Перепишите все приведённые ниже строки без каких-либо изменений. Изображения в ответ не включайте.

## [Исходные данные]
-------

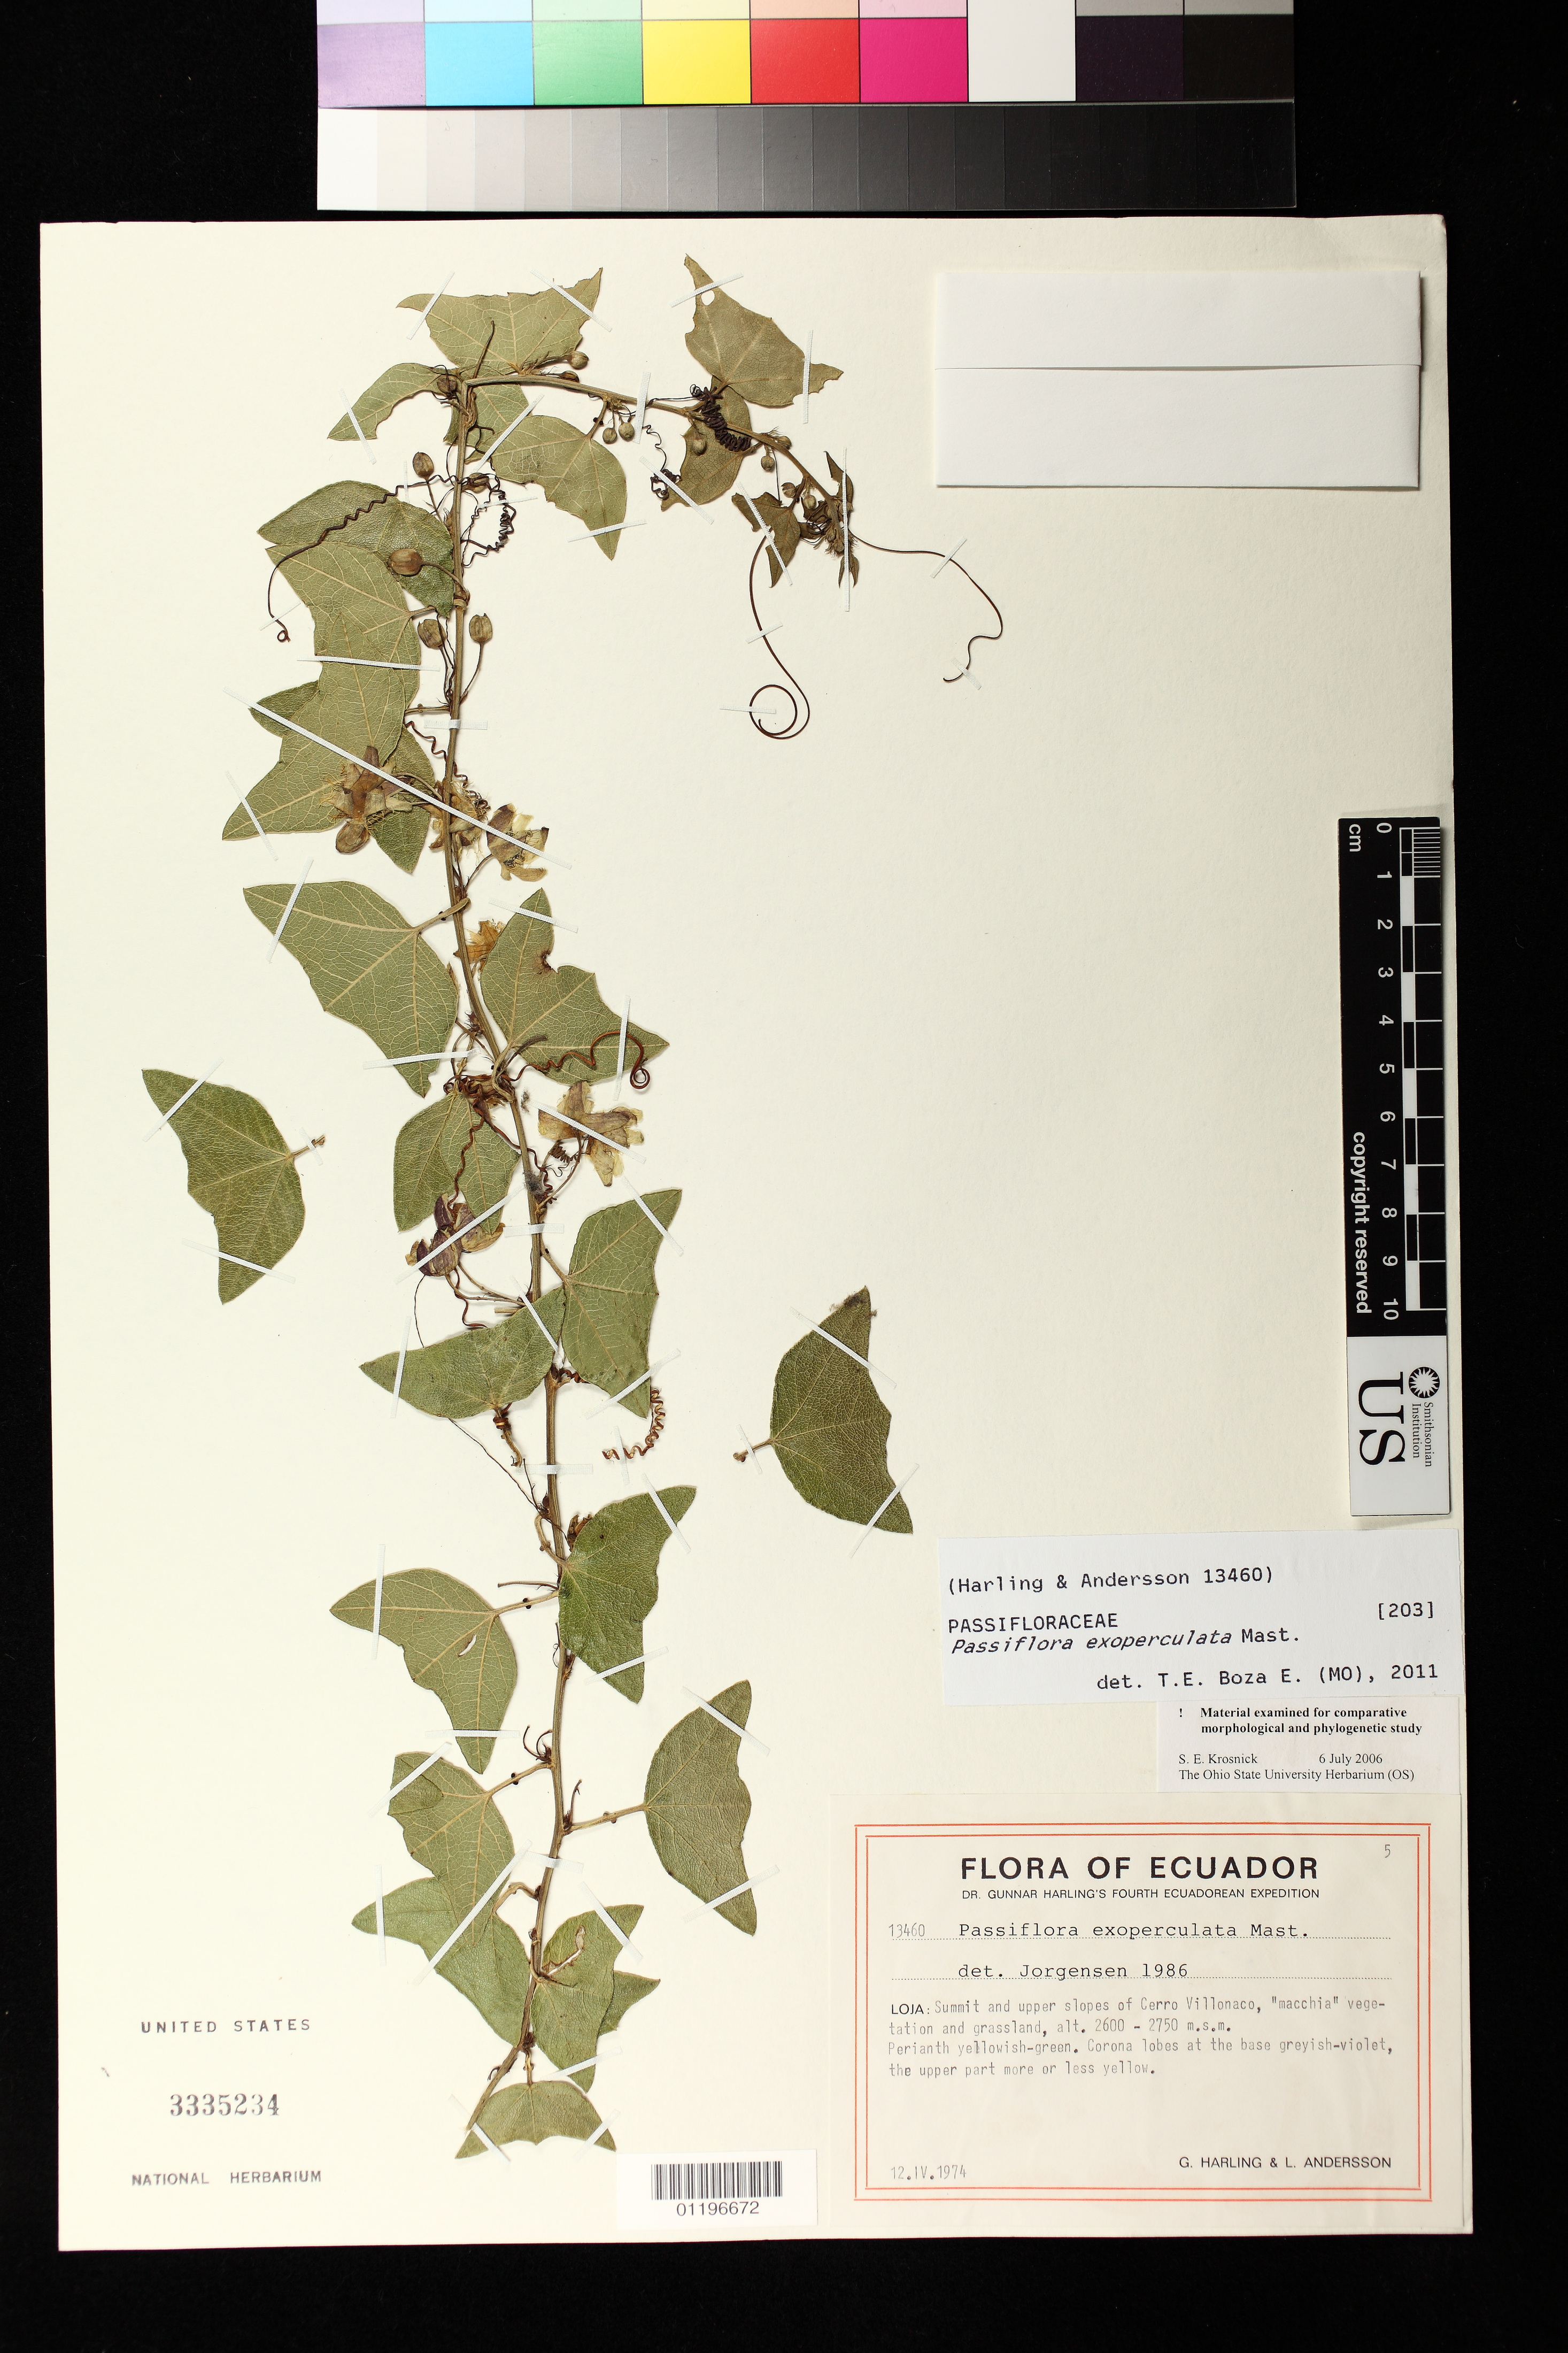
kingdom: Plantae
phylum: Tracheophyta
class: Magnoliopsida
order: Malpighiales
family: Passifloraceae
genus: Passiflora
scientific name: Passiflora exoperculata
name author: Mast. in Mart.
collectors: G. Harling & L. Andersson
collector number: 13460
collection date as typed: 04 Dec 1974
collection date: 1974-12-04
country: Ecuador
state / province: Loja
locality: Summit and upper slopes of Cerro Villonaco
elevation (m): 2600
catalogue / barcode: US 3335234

-------

## [Ответ к заданию]
kingdom: Plantae
phylum: Tracheophyta
class: Magnoliopsida
order: Malpighiales
family: Passifloraceae
genus: Passiflora
scientific name: Passiflora exoperculata
name author: Mast. in Mart.
collectors: G. Harling & L. Andersson
collector number: 13460
collection date as typed: 04 Dec 1974
collection date: 1974-12-04
country: Ecuador
state / province: Loja
locality: Summit and upper slopes of Cerro Villonaco
elevation (m): 2600
catalogue / barcode: US 3335234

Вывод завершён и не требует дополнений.